_Supplied data_
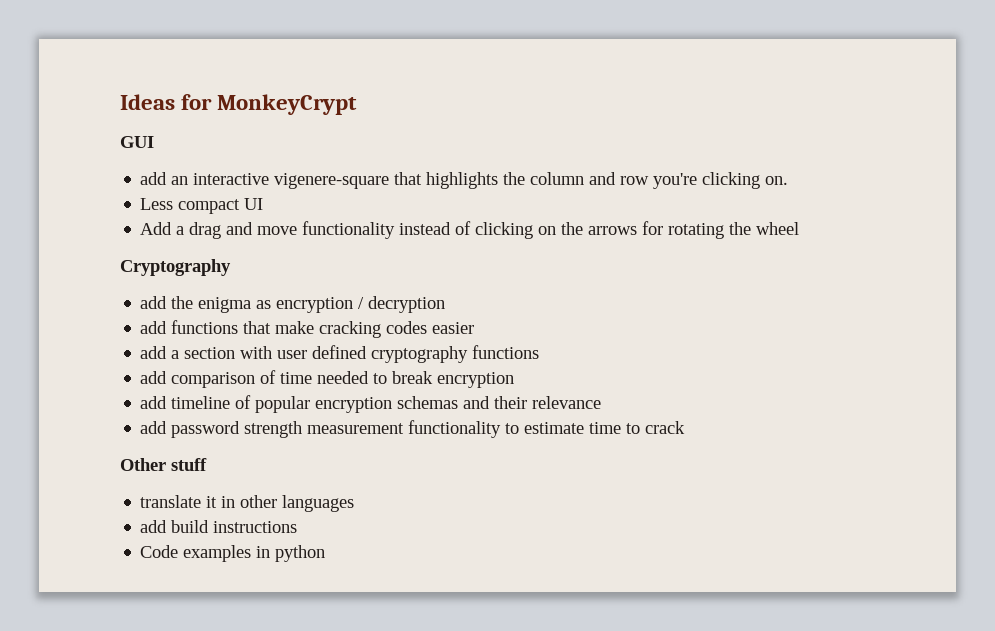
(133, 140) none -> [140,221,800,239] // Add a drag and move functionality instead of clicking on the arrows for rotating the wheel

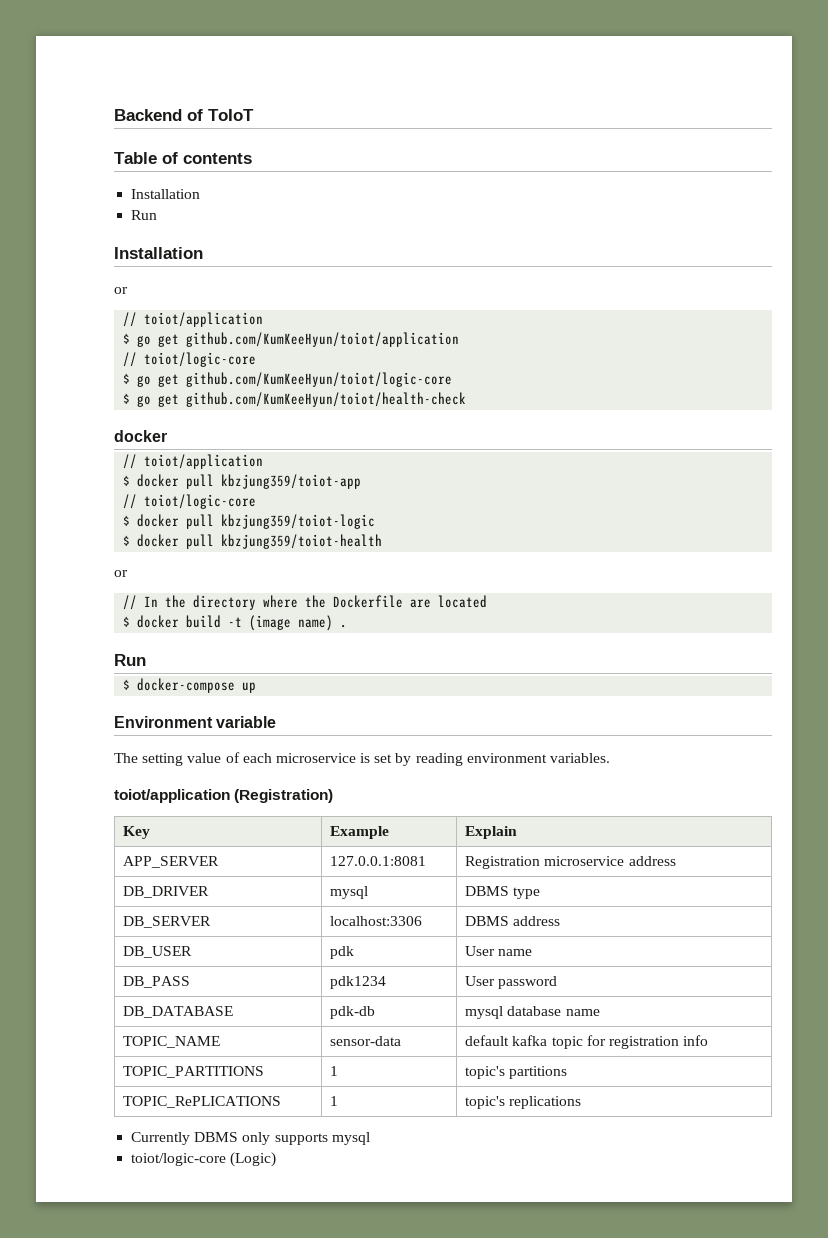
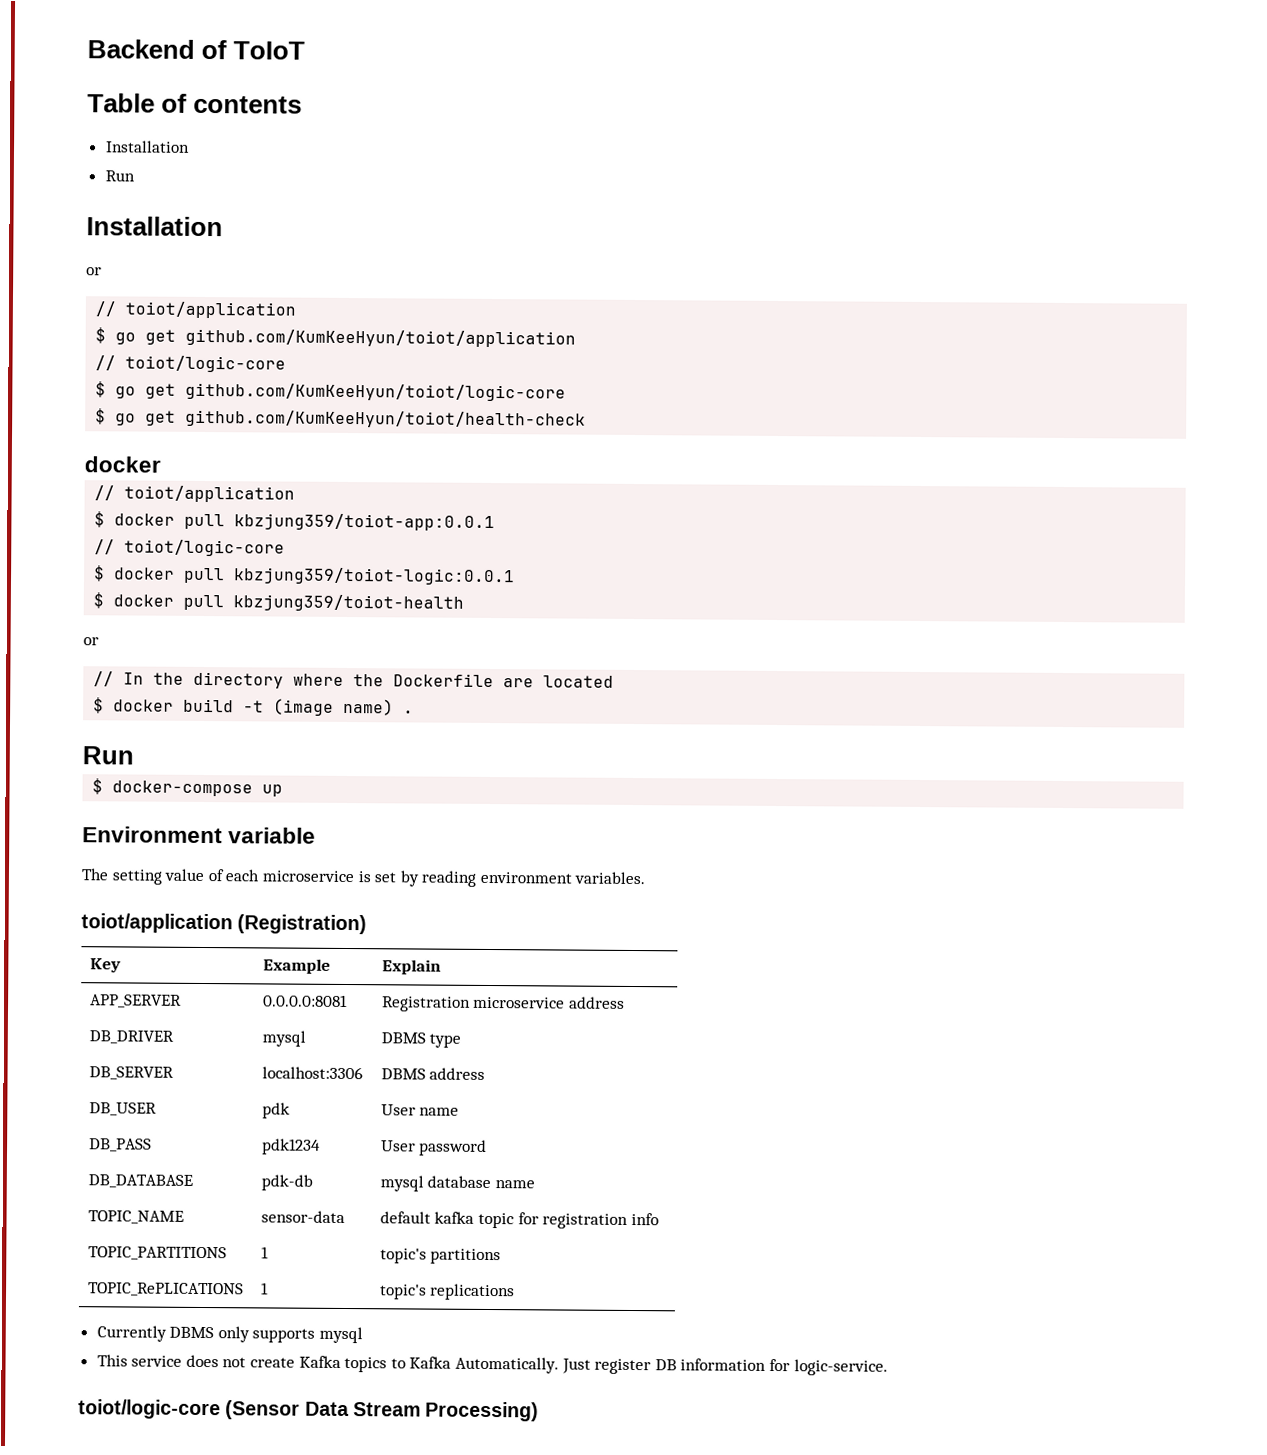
[221,474,362,489] kbzjung359/toiot-app -> [234,513,496,532] kbzjung359/toiot-app:0.0.1
[221,514,376,529] kbzjung359/toiot-logic -> [233,567,516,586] kbzjung359/toiot-logic:0.0.1
[330,856,427,866] 127.0.0.1:8081 -> [262,994,348,1008] 0.0.0.0:8081
[131,1152,277,1167] toiot/logic-core (Logic) -> [96,1354,888,1376] [78,1399,540,1422] This service does not create Kafka topics to Kafka Automatically. Just register DB information for logic-service. // toiot/logic-core (Sensor Data Stream Processing)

_Work instruction_
The last part of the records is the answer, beginning at the line that holds "[221,474,362,489] kbzjung359/toiot-app ->" and including the final line, repeated exactly.

_Answer to this exercise_
[221,474,362,489] kbzjung359/toiot-app -> [234,513,496,532] kbzjung359/toiot-app:0.0.1
[221,514,376,529] kbzjung359/toiot-logic -> [233,567,516,586] kbzjung359/toiot-logic:0.0.1
[330,856,427,866] 127.0.0.1:8081 -> [262,994,348,1008] 0.0.0.0:8081
[131,1152,277,1167] toiot/logic-core (Logic) -> [96,1354,888,1376] [78,1399,540,1422] This service does not create Kafka topics to Kafka Automatically. Just register DB information for logic-service. // toiot/logic-core (Sensor Data Stream Processing)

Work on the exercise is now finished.